> [TASKS TO PERFORM]:
a – In the dance showcase blog post, reproduce the passage from "They also did" to "right pictures here)" word for word.
b – According to the dance showcase blog post, where was the Dance Times Square pro/am showcase held?
c – Write what comes next in the dance showcase blog post, picking up after its final sentence.

> [SELECTED PASSAGE]:
◇ ◇ ◇ ◇ ◇
They also did a gorgeous Paso that took my breath away. Pasha and his cape 😀 And they ended with a beautiful Rumba in which Anya wore her black Blackpool dress from the year they placed second in Rising Star. My favorite dress of hers, EVER… (middle and right pictures here)

Maybe it was just the lights, but she seems to be wearing her hair lighter now, which I like. Now, it’s a light brown. I think dirty blonde is her natural color (and my favorite for her); she’d dyed it for SYTYCD. She also seems to have got a light, wavy perm. Pasha looks the same 🙂

It’s always beyond wonderful to see them again, but I always get so sad, and I left the theater feeling like I was going to cry. I don’t know why.

Oh one more thing, Karen and Matt Hauer, another pro couple who compete in the American Rhythm section at national competitions, performed a few numbers. Karen completely blew me away. She has grown by leaps and bounds in the past couple of years since I first saw her dance. Her movement is so fierce, so fluid, so amazing. Her upper body isolations, which you can really see in the slower dances, the way she rounds her shoulders, contracts her rib cage, you can trace the muscular ripple from her shoulders all the way down to her hips centimeter by centimeter. And she’s dancing with such passion, such intensity. She honestly reminded me of Karina Smirnoff. I was just enthralled.

Here are a couple of pictures I took of them at earlier competitions:

Okay, I have talked too long. I’m never going to be ready for Blackpool!

Pasha and Anna Return to the Stage!

I know it is near impossible to see, but here is the great, the amazing, the beyond talented, the bewitching, the captivating, the truly wonderfully incredible — not enough superlatives to describe her! — Anna Garnis, taking her bow after performing in the pro part of the Dance Times Square pro / am showcase last night in Hunter College auditorium. Pasha Kovalev, my former teacher, who is of course all of the same and more(!), is to the left of her.

It was actually really nice not to perform, to just sit and relax and watch everyone else — especially them. My studio friends and I — a bunch of us sat together up in the balcony — were worried they weren’t going to show. Pasha’s just coming out of a long, weird illness, but is finally, thank Heaven, fully recovered. They didn’t appear until the last quarter of the show. When Pasha walked out onstage, my heart fluttered, and my friend grabbed my arm and squealed, “that’s him!”
◇ ◇ ◇ ◇ ◇
> [LISTED ENTRIES]:
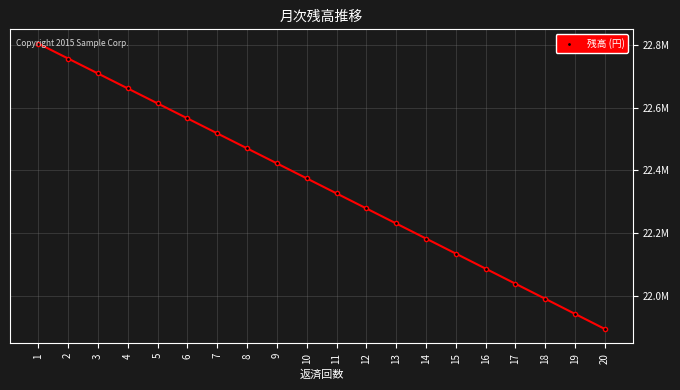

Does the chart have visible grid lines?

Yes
◇ ◇ ◇ ◇ ◇
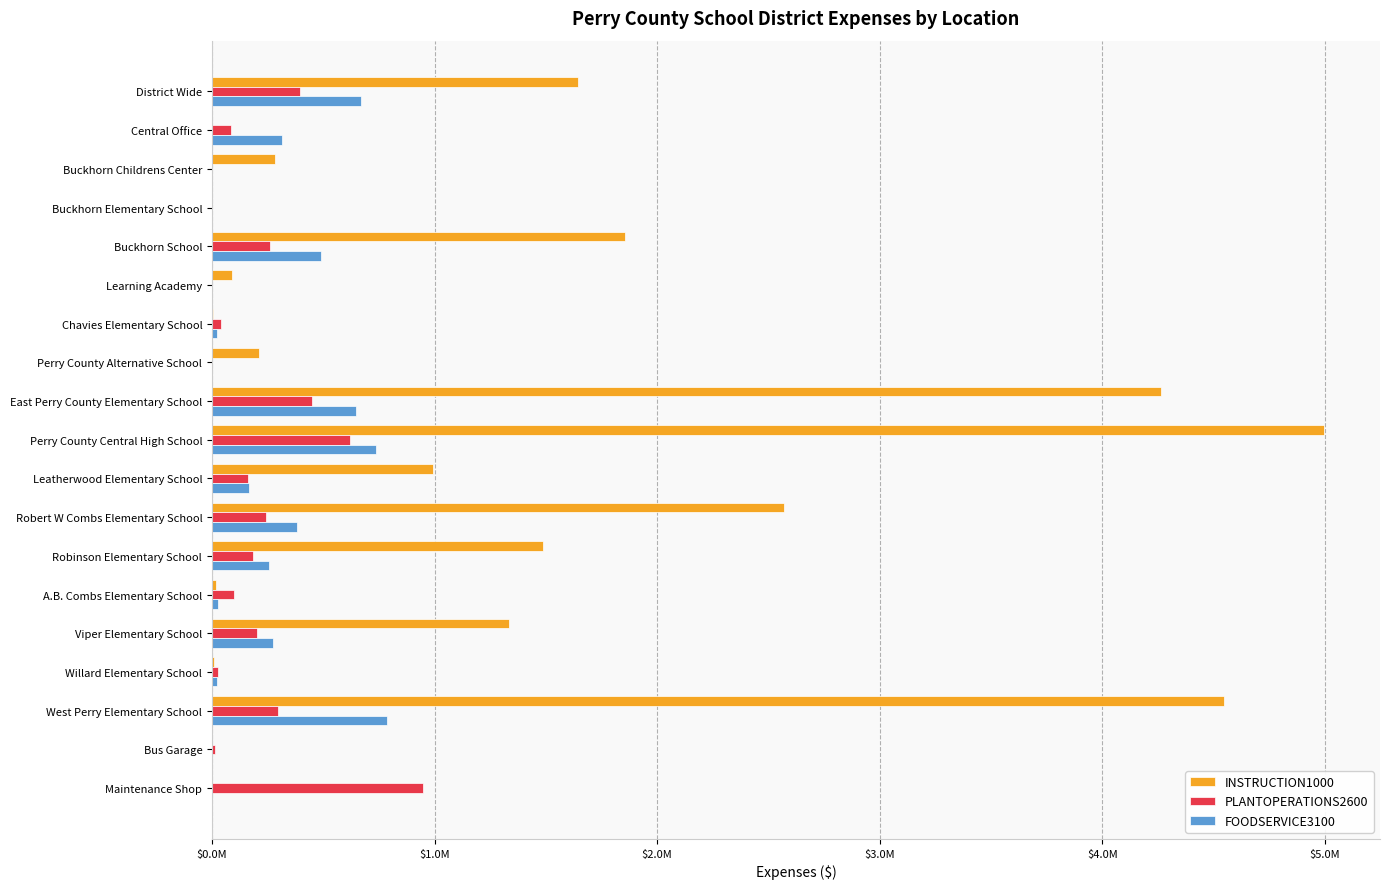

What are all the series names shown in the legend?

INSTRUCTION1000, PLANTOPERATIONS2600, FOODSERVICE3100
◇ ◇ ◇ ◇ ◇
> [WRITTEN RESPONSES]:
a –
They also did a gorgeous Paso that took my breath away. Pasha and his cape 😀 And they ended with a beautiful Rumba in which Anya wore her black Blackpool dress from the year they placed second in Rising Star. My favorite dress of hers, EVER… (middle and right pictures here)

b – It was held in the Hunter College auditorium.

c –
I don’t know what it was, but tonight — just like after the first time I ever saw them perform, at the first DTS showcase two years ago, before I actually began my lessons with Pasha — I just felt this huge lump in my throat watching them. After they left the stage, I felt like I couldn’t concentrate for the rest of the night — all I could do was stare into space. After the show completely ended, I just felt like crying, but not out of sadness, out of … I don’t know what. My friend tried to get me to go to the studio, to the after-show party, but I hadn’t planned on it since I had to get home and get rested up for my hectic work week ahead. But even if I would have decided to go just for a little while, I knew I wouldn’t be able to have fun and be social. I don’t mean to sound ludicrously melodramatic; I just felt like I have when I’ve just finished a novel or seen a movie or play that drove me to tears, that I could only come straight home and just … be. I don’t know what it is — it’s definitely not jealousy — I know I’ll never be Anna and I can definitely appreciate her greatness without thinking how horrible I am; it’s something else entirely … just like something you just can’t talk about for a while.

Anyway, it’s also so amazing, just such an experience, to watch people being exposed to dance for the first time witness truly great dancers. I hardly recognized any of the student performers from the studio, and, since I’ve spent so much time there over the past two years, I knew many of them were new. Being primarily a student showcase, most of the audience was comprised of students’ families and friends, who were, judging by their comments about dance, likely similarly inexperienced in the ballroom scene, or any other dance scene for that matter.

Before Pasha and Anna danced, the crowd was laughing and cheering on the students, having a great time and really enjoying themselves. One of the professionals, Lauren, did a three-quarter splits in her Rhumba routine, and I guess because she went down so quickly — speed being a key element in Latin — this guy up in our section who was being pretty vocal throughout, shouted, “Whoa! Man!” like it was the coolest thing he’d ever seen! The theater’s small and everyone heard him and laughs abounded — Lauren couldn’t help but be affected by his hilarious enthusiasm herself — and she even cracked a smile up there on the stage.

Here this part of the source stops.